A Strategy Born of Frustration

Smith charges that providing family planning funding to organizations that refuse to renounce any involvement with legal abortion is equivalent to hiring the liquor industry to prevent alcoholism or the casino owners to prevent gambling. The analogy falls flat, however. The primary mission of family planning agencies has always been prevention, notwithstanding that they also may provide a means for women to exercise their right to abortion services or information. It is these agencies that have played a major role in reducing unintended pregnancy and, thereby, abortion. Fundamentally, then, this debate is no more about actually reducing abortions than it is about the generic issue of fungibility. Indeed, Smith and his allies have called both for cutting family planning funding overall and specifically for excluding those organizations that have the strongest track records in making abortion less necessary.
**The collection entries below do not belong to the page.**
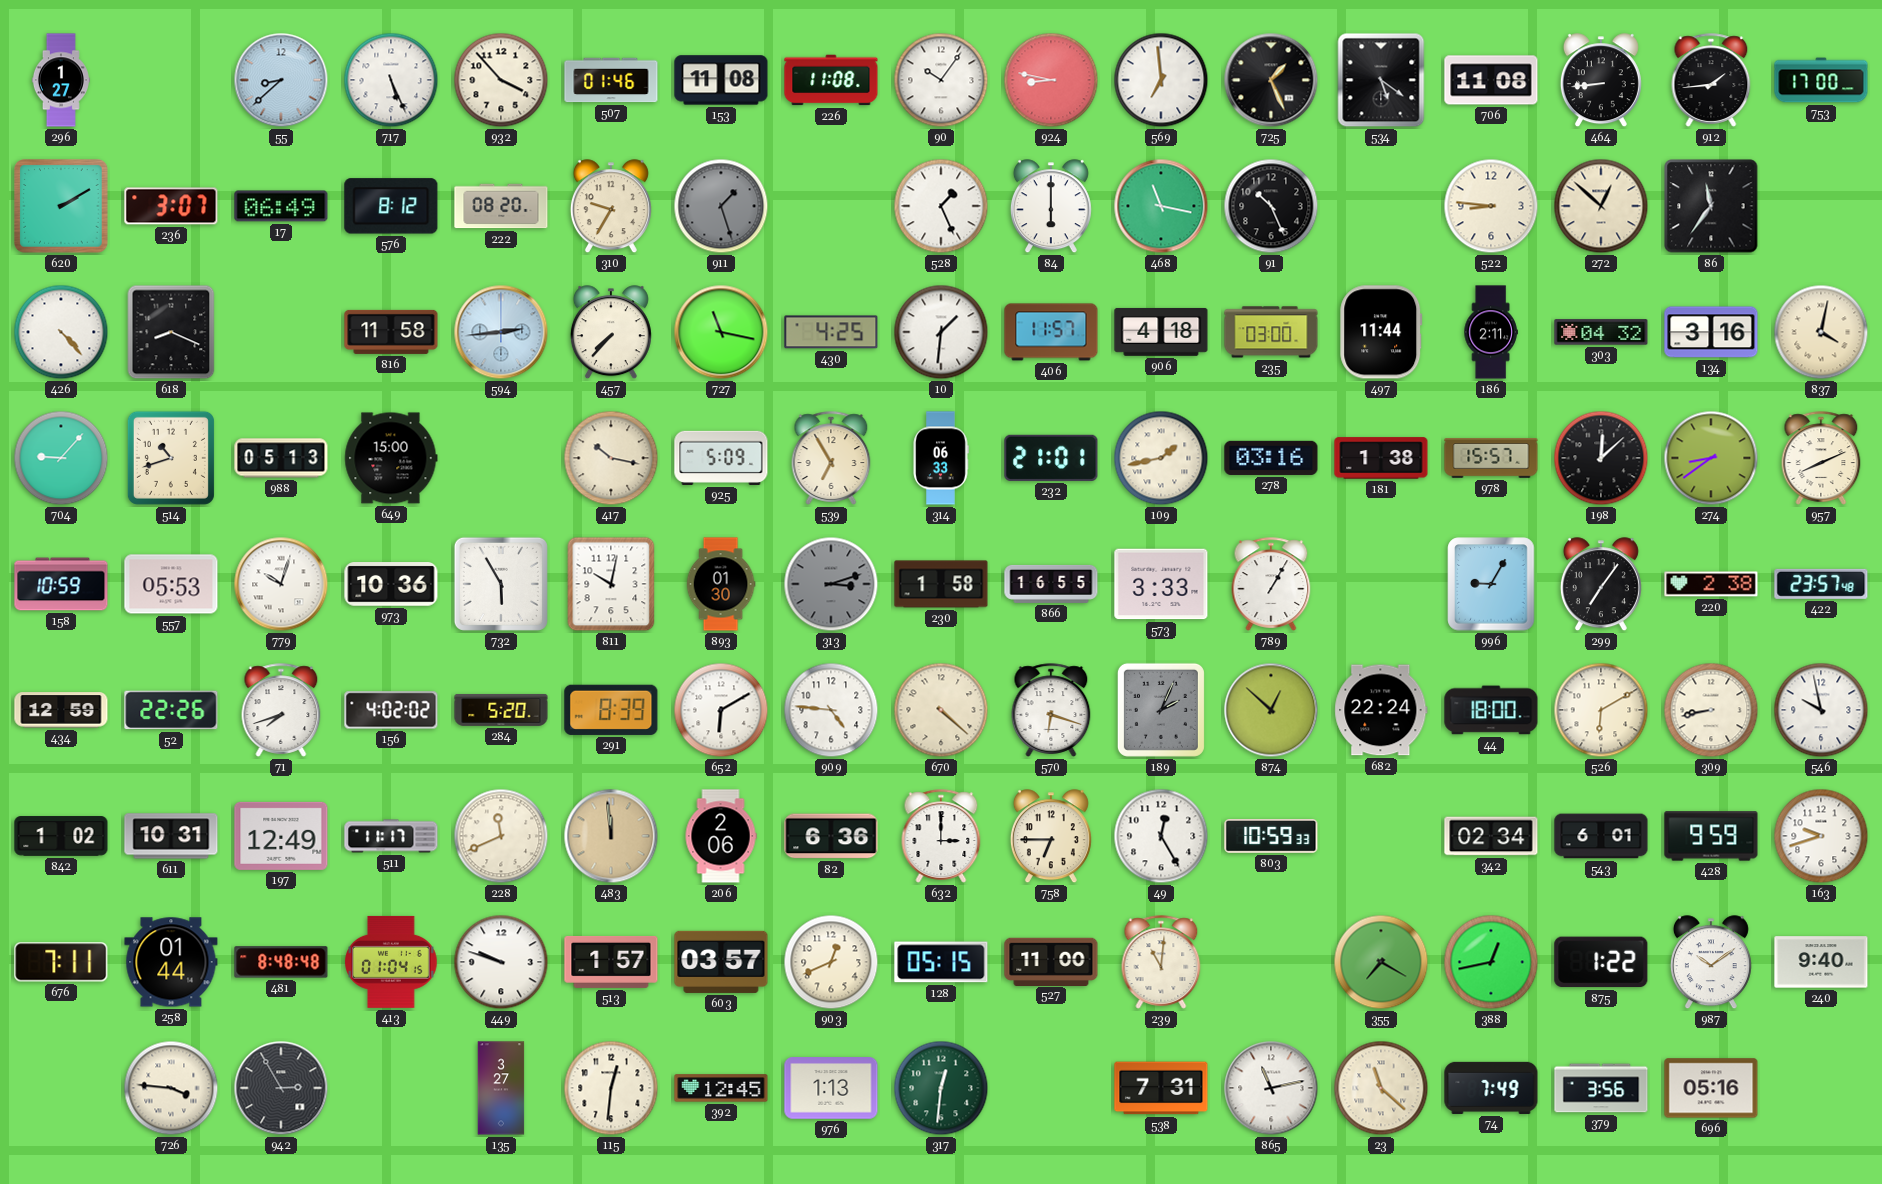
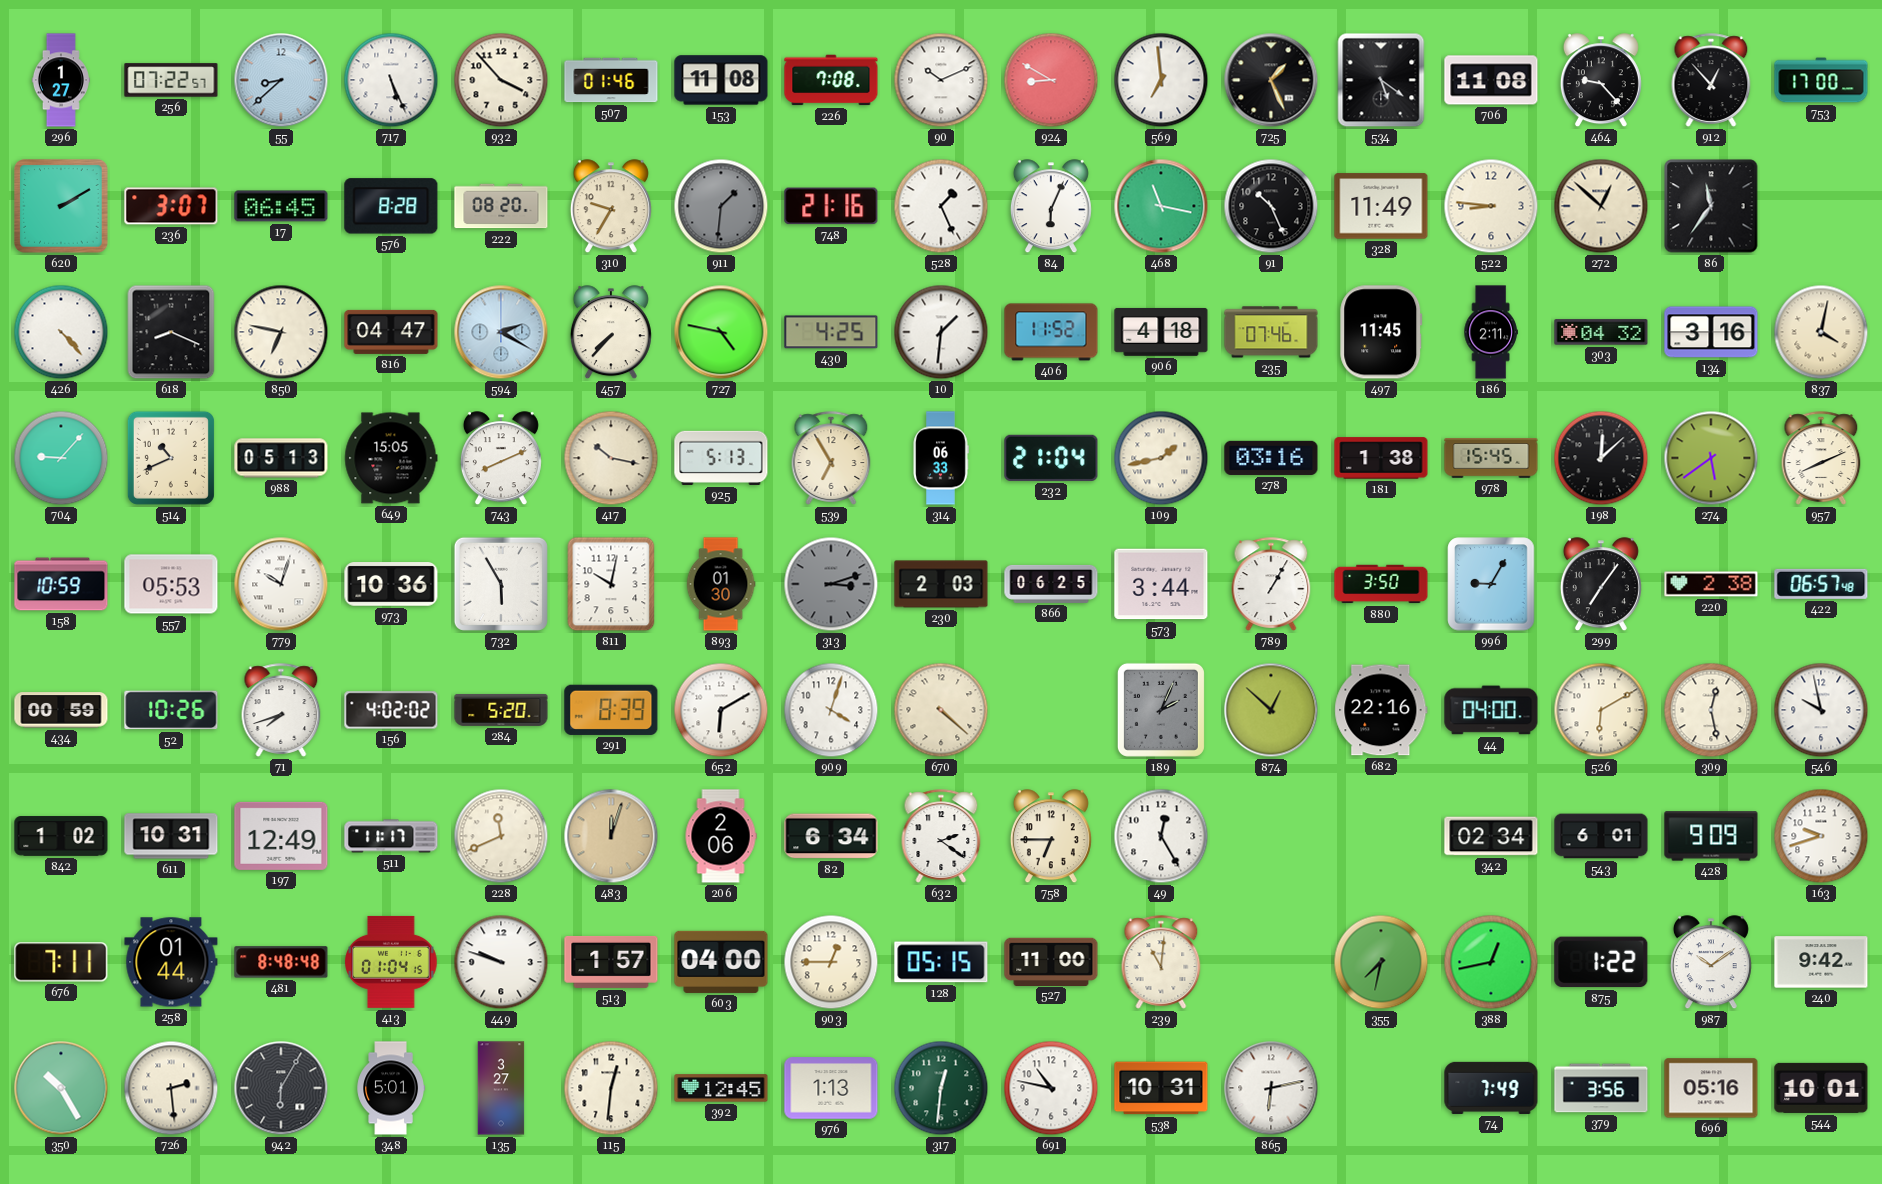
256: none -> 07:22
226: 11:08 -> 7:08
90: 10:06 -> 10:11
924: 8:47 -> 8:50
464: 8:44 -> 9:23
912: 1:44 -> 12:53
17: 06:49 -> 06:45
576: 8:12 -> 8:28
911: 1:27 -> 1:31
748: none -> 21:16
84: 6:00 -> 6:04
328: none -> 11:49
850: none -> 6:47
816: 11:58 -> 04:47
594: 2:44 -> 2:20
727: 11:17 -> 4:47
406: 11:57 -> 11:52
235: 03:00 -> 07:46
497: 11:44 -> 11:45
514: 10:42 -> 10:41
649: 15:00 -> 15:05
743: none -> 8:11
925: 5:09 -> 5:13
232: 21:01 -> 21:04
978: 15:57 -> 15:45
274: 8:39 -> 5:39
230: 1:58 -> 2:03
866: 16:55 -> 06:25
573: 3:33 -> 3:44
880: none -> 3:50
422: 23:57 -> 06:57
434: 12:59 -> 00:59
52: 22:26 -> 10:26
909: 4:46 -> 4:03
570: 6:18 -> none
682: 22:24 -> 22:16
44: 18:00 -> 04:00
309: 8:43 -> 12:28
483: 11:59 -> 12:03
82: 6:36 -> 6:34
632: 3:00 -> 2:21
803: 10:59 -> none
428: 9:59 -> 9:09
603: 03:57 -> 04:00
903: 12:41 -> 12:45
355: 7:20 -> 7:32
240: 9:40 -> 9:42
350: none -> 10:25
726: 3:46 -> 2:29
942: 2:55 -> 6:05
348: none -> 5:01
691: none -> 10:47
538: 7:31 -> 10:31
865: 11:13 -> 6:13
23: 11:22 -> none
544: none -> 10:01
Rather, the campaign against family planning organizations appears to stem from the frustration of abortion opponents over a series of realities: that abortion remains legal in the United States and in many countries around the world; that, legal or not, women confronting unwanted pregnancy have abortions; that they have them in much higher numbers in the absence of contraceptive services; and that government and other citizen support for organizations that daily confront these realities may, in fact, lend a legitimacy to their efforts that the antiabortion movement cannot bear—and for which, as yet, it offers no practical solution.